Plus, getting after it with someone who you perceive to be athletically superior can make you go longer and harder than if you were going at it alone (up to 200 percent harder, actually), according to a Kansas State University study.
In the summer months, you may as well look like you took a shower with your clothes on four minutes into your run. But in the winter? That’s not always the case. “It’s important to remember to continue to drink water in the winter because even though you may not be sweating as much as you would be in the summer, you are still working just as hard and need to stay hydrated,” says Conor Murphy, coach at Reebok CrossFit One.
Even without exercise, the Mayo Clinic recommends guys drink three liters of water daily. If you don’t feel the urge to drink, try setting your alarm to take a sip of something every 15 to 30 minutes based on how long you’re active. Going for longer than an hour? Try adding some electrolytes.

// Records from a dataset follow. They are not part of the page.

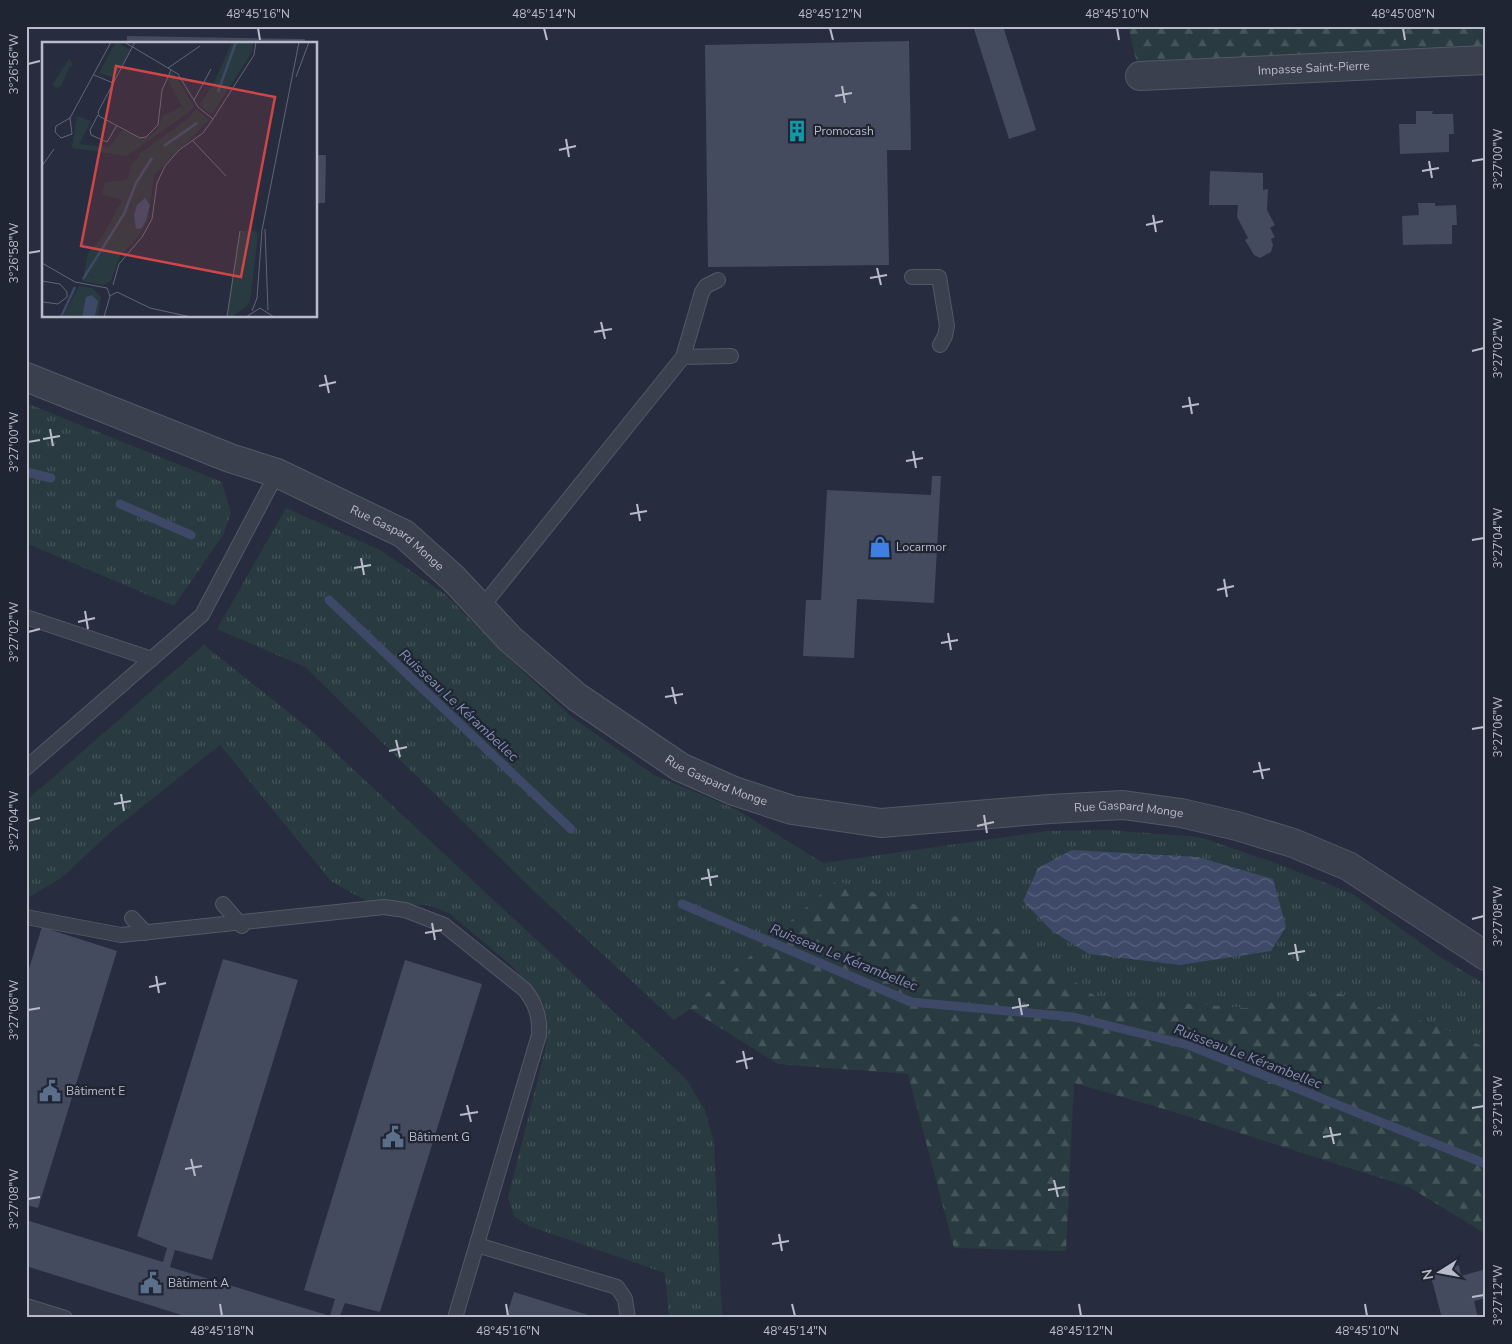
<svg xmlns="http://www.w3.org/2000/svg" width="1512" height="1344" viewBox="0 0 1512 1344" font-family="'Nunito Sans',sans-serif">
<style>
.grass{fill:url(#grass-tufts)}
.forest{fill:url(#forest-firs)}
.water{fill:url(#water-waves)}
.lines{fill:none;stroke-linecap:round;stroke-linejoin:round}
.stream{stroke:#3e4967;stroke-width:9}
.building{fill:#444b5e}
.service-casing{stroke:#535867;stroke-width:16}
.minor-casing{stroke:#535867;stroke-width:30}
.service{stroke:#3b404f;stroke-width:14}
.minor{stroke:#3b404f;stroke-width:28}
.ticks{fill:none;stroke:#b8bcca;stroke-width:2}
.labels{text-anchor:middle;stroke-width:4.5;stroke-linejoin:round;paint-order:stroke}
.street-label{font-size:12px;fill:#b8bcca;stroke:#202534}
.poi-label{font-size:12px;fill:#b8bcca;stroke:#202534;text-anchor:start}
.water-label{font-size:14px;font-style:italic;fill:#818eaf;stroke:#202534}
.inset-river{fill:none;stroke:#3e4967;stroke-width:2.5}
.inset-road{fill:none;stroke:#616677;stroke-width:1}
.view{fill:#d04648;fill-opacity:0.15;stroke:#d04648;stroke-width:2.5}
.inset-edge{fill:none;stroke:#b8bcca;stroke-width:2.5}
.neatline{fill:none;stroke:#b8bcca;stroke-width:2}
.ticks-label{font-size:12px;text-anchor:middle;fill:#b8bcca}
</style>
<defs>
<pattern id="grass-tufts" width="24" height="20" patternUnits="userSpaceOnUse" patternTransform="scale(1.25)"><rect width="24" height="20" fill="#293a40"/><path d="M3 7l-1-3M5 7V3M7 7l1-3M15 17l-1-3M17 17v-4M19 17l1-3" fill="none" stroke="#46555a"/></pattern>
<pattern id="forest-firs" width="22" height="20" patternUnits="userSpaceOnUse" patternTransform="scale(1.25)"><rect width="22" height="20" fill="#293a40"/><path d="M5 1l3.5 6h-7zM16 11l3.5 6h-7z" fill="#46555a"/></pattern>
<pattern id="water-waves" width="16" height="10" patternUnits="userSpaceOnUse" patternTransform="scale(1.25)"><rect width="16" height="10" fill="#3e4967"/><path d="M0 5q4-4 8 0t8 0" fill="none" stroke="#58617b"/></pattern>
</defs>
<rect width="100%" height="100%" fill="#272d3f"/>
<path class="grass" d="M26,403L222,482L231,513L223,535L174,606L26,543Z
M286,508L380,550L446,595L500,650L573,718L654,775L736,809L823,863L1047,831L1109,830L1199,837L1273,862L1353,894L1440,957L1486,985V1048L1442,1028L1329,990L1245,1008L1095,996L1001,930L690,1009L674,1020L534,891L305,667L217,629Z
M204,645L312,731L686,1079L705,1110L714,1143L722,1318H669L665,1273L529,1226L514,1216L508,1198L546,1046L545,1012L543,1002L511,965L449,913L427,905H411L368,902L331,881L220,745L114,829L61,878L26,899V801Z"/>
<path class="forest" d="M1128,26H1486V60L1140,76Z
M836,881L1001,930L1095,996L1245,1008L1329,990L1442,1028L1486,1048V1234L1409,1187L1174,1112L1074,1083L1066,1251L954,1248L908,1074L778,1064L690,1009Z"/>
<path class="water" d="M1072,850L1198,857L1273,879L1286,927L1271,951L1180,965L1089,954L1052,931L1023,901L1038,868Z"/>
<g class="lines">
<path class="stream" d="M26,472L51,478
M120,504L191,535
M329,600L571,829
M682,904L911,1002L1073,1017L1188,1045L1486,1164"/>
</g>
<path class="building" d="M973,26H1003L1036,130L1009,139Z
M127,36L305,39V44H127Z
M909,41L911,150H887L889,265L708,267L705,45Z
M1416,111H1433L1432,114H1453L1454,134H1449V152L1400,154L1399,124H1416Z
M316,155H326L325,203H316Z
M1210,171L1263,173V190L1268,189L1267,210L1275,225L1270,228L1275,237L1271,239L1273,245L1271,252L1260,258L1254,255L1245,240L1248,238L1237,217L1238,205H1209Z
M1418,203H1435V206L1456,205L1457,225H1452V244L1403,245L1402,216L1419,215Z
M932,476H941L934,603L857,599L854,658L803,656L806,600H821L827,490L931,495Z
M42,927L117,951L38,1208L26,1205V978Z
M223,959L298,980L212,1260L175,1250L170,1267L330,1316L335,1299L304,1290L405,960L482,984L380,1312L345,1303L339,1318H191L26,1266V1220L163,1262L167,1248L137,1236Z
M1459,1265L1461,1276L1486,1269V1298L1474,1301L1478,1318H1442L1430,1273Z
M514,1292L591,1316V1318H506Z"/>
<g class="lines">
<g class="service-casing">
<path id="service" d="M912,277H939L947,326L945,336L940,345
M683,357L731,356
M481,608L683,357L702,292L706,286L718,280
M26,617L152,659
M26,768L202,615L277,473
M223,904L242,926
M26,917L121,935L384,907L405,910L444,925L525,990C536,1004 540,1017 539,1035L455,1318
M132,918L146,933
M477,1245L617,1287L625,1299L628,1318
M26,1306L65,1318"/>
</g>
<g class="minor-casing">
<g id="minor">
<path id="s1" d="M1140,76L1486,60"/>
<path id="s2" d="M26,377L230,458L277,473L404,534L454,579L510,639L577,697L680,767L734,791L792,810L881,823L1050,809L1123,805L1181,813L1237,826L1293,843L1348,866L1486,956"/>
</g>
</g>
<use href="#service" class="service"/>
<use href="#minor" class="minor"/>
</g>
<path class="ticks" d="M258,28L260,40M544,28L547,40M830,28L833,40M1117,28L1119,40M1403,28L1405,40M28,64L40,61M842,86L845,103M835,96L852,93M566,139L569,157M559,150L576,146M1429,161L1432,178M1472,161L1484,159M1422,171L1439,168M1153,215L1156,232M1146,225L1163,221M28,253L40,251M877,268L881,285M870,278L887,275M601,322L605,339M594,332L612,329M1472,351L1484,348M325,375L329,393M319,386L336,382M1189,397L1192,414M1182,407L1199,404M50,429L53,446M43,439L60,436M28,442L40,440M913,451L916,468M906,461L923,458M637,504L640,521M630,514L647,511M1472,540L1484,538M361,558L364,575M354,568L371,565M1224,579L1227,597M1217,590L1234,586M85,611L88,629M78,622L95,618M28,632L40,629M948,633L951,650M941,643L958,640M672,687L676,704M665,697L683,694M1472,729L1484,727M396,740L400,757M389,751L407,747M1259,762L1263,779M1253,772L1270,769M121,794L124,811M114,804L131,801M984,815L987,833M28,821L40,818M977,826L994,822M708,869L711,886M701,879L718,876M1472,919L1484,916M432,923L435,940M425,933L442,930M1295,944L1298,961M1288,954L1305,951M156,976L159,993M149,987L166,983M1019,998L1022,1015M1012,1008L1029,1005M28,1010L40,1008M743,1051L747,1069M736,1062L753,1058M467,1105L471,1122M1472,1108L1484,1106M460,1115L478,1112M1330,1127L1334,1144M1323,1137L1341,1134M191,1159L195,1176M185,1169L202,1166M1054,1180L1058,1197M1048,1190L1065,1187M28,1199L40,1197M779,1234L782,1251M772,1244L789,1241M1472,1297L1484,1295M220,1304L222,1316M506,1304L508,1316M792,1304L795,1316M1079,1304L1081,1316M1365,1304L1367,1316"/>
<defs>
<g id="building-bare" transform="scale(1.725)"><path d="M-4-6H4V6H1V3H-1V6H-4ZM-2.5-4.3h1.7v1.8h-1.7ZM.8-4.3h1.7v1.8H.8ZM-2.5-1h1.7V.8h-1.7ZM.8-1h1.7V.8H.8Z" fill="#0f9aa8" stroke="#202534" stroke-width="2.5" paint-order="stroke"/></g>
<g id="shop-bare" transform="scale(1.725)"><path d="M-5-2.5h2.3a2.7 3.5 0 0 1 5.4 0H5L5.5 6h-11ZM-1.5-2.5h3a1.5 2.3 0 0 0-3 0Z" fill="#3f7fe0" stroke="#202534" stroke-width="2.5" paint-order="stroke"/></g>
<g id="civic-bare" transform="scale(1.725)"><path d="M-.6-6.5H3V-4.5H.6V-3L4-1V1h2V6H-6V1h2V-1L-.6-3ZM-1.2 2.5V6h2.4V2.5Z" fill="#5c6f8a" stroke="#202534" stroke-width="2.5" paint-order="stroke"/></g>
</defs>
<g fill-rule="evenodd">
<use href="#building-bare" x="797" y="131"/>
<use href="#shop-bare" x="880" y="547"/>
<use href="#civic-bare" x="50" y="1091"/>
<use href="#civic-bare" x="393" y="1137"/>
<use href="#civic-bare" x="151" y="1283"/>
</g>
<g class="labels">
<g class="street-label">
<text dy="4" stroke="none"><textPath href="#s1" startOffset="174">Impasse Saint-Pierre</textPath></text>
<text dy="4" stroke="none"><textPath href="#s2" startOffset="406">Rue Gaspard Monge</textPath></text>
<text dy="4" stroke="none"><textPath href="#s2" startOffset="811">Rue Gaspard Monge</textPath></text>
<text dy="4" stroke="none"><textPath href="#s2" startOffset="1231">Rue Gaspard Monge</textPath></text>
</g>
<g class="poi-label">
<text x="814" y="135">Promocash</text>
<text x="896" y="551">Locarmor</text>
<text x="66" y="1095">Bâtiment E</text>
<text x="409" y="1141">Bâtiment G</text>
<text x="168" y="1287">Bâtiment A</text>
</g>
<g class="water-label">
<text transform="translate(459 705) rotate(43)" y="5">Ruisseau Le Kérambellec</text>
<text transform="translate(844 957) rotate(22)" y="5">Ruisseau Le Kérambellec</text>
<text transform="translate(1248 1056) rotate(21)" y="5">Ruisseau Le Kérambellec</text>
</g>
</g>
<g transform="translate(42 42)">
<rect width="275" height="275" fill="#272d3f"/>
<path d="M74,0L89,8L72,36L57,31ZM190,0H211L210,10L171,71H167L158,62L171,43ZM27,17L31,21L30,25L28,24L19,44L15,46L10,43ZM131,30L152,65L139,76L85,114L30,106L35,74L49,79L37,102L67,105L80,88L97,96L107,94L115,88L121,74L140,64L126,38L127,32ZM154,67L167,78L112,133L106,178L96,195L78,214L69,239L61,243L40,239L42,233L54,235L85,190L90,162L100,153L110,134L97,112L147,76Z" fill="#293a40"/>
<path d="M98,114L110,134L100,153L90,162L85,190L61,232L55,235L42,233L46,211L60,195L80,158L60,153L63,140L85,138L89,123ZM212,188L216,192L208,261L190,275H185L198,189ZM37,244L50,246L59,255L56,275H21Z" fill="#293a40"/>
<path d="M103,156L108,163L104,178L100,186L94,187L92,173L95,163ZM50,253L56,259L53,274L40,275L44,255Z" fill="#3e4967"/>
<path class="inset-river" d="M176,50L194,0M122,104L155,81M41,237L82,172L94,141L110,116M19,275L33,245"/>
<path class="inset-road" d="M93,0L56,70L57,74L98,96L104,95L116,83L120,48L129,28M84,1L136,32L156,65L171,77M126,26L158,4M52,33L71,41M254,35L267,0M152,58L169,27M56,73L48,88L49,93L65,100L75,83M28,76L69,0M28,76L30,92L19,96L13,90L14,84ZM150,98L184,134M0,124L12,107M223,187L226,268M0,221L33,240L65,246M0,239L18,242L25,250V255L16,262L1,260M71,243L77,222L100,195L110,177L115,141L123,124L137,108L161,91L171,77L212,13L214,0M65,246L68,254L75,250M75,250L108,266L149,275M210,269L215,256L220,188L257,0M62,275L68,254M185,275L198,189M204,275L218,266L232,275"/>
<path class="view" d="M74,24L233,55L199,235L39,204Z"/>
<rect width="275" height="275" class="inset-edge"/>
</g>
<rect width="1512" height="1344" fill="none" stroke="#202534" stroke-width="55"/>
<g transform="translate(1440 1272) rotate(259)" stroke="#202534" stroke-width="4" paint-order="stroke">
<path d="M0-4L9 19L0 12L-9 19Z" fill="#b8bcca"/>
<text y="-8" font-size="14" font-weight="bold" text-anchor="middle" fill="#b8bcca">N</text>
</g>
<rect x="28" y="28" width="1456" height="1288" class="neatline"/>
<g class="ticks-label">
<text x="258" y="18">48°45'16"N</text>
<text x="544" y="18">48°45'14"N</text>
<text x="830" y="18">48°45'12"N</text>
<text x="1117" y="18">48°45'10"N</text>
<text x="1403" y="18">48°45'08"N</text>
<text transform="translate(14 64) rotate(-90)" y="4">3°26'56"W</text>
<text transform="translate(1498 159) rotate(-90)" y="4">3°27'00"W</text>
<text transform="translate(14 253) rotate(-90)" y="4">3°26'58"W</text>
<text transform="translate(1498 348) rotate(-90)" y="4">3°27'02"W</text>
<text transform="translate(14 442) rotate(-90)" y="4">3°27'00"W</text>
<text transform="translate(1498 538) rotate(-90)" y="4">3°27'04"W</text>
<text transform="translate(14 632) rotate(-90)" y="4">3°27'02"W</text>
<text transform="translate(1498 727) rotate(-90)" y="4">3°27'06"W</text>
<text transform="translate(14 821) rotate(-90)" y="4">3°27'04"W</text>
<text transform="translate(1498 916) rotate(-90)" y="4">3°27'08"W</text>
<text transform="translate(14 1010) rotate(-90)" y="4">3°27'06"W</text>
<text transform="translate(1498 1106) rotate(-90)" y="4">3°27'10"W</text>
<text transform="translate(14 1199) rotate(-90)" y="4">3°27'08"W</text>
<text transform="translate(1498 1295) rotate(-90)" y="4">3°27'12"W</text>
<text x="222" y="1335">48°45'18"N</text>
<text x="508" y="1335">48°45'16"N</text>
<text x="795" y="1335">48°45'14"N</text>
<text x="1081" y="1335">48°45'12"N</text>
<text x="1367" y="1335">48°45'10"N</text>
</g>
</svg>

With 4 percent carbohydrates and sodium, an option like CLIF Hydration Electrolyte Drink Mix will help your body absorb and retain fluid for longer.
Fact: Layers are essential in the winter. However, if you sweat and the perspiration stays on or near your body, it will be much more challenging to stay warm. That’s exactly why it’s critical to wear the right apparel in the winter, says Brian Eppley, Senior Director of Apparel and Accessories at ASICS.
“For rigorous activities such as running, hiking, or even shoveling your driveway, having a performance next-to-skin garment, often called a base layer, will wick sweat away from your body,” he says. “That’s the first step to staying warm. Pair that with a breathable outer layer that will allow the water vapor to escape while still keeping the elements out, and you will stay warm and dry all winter.”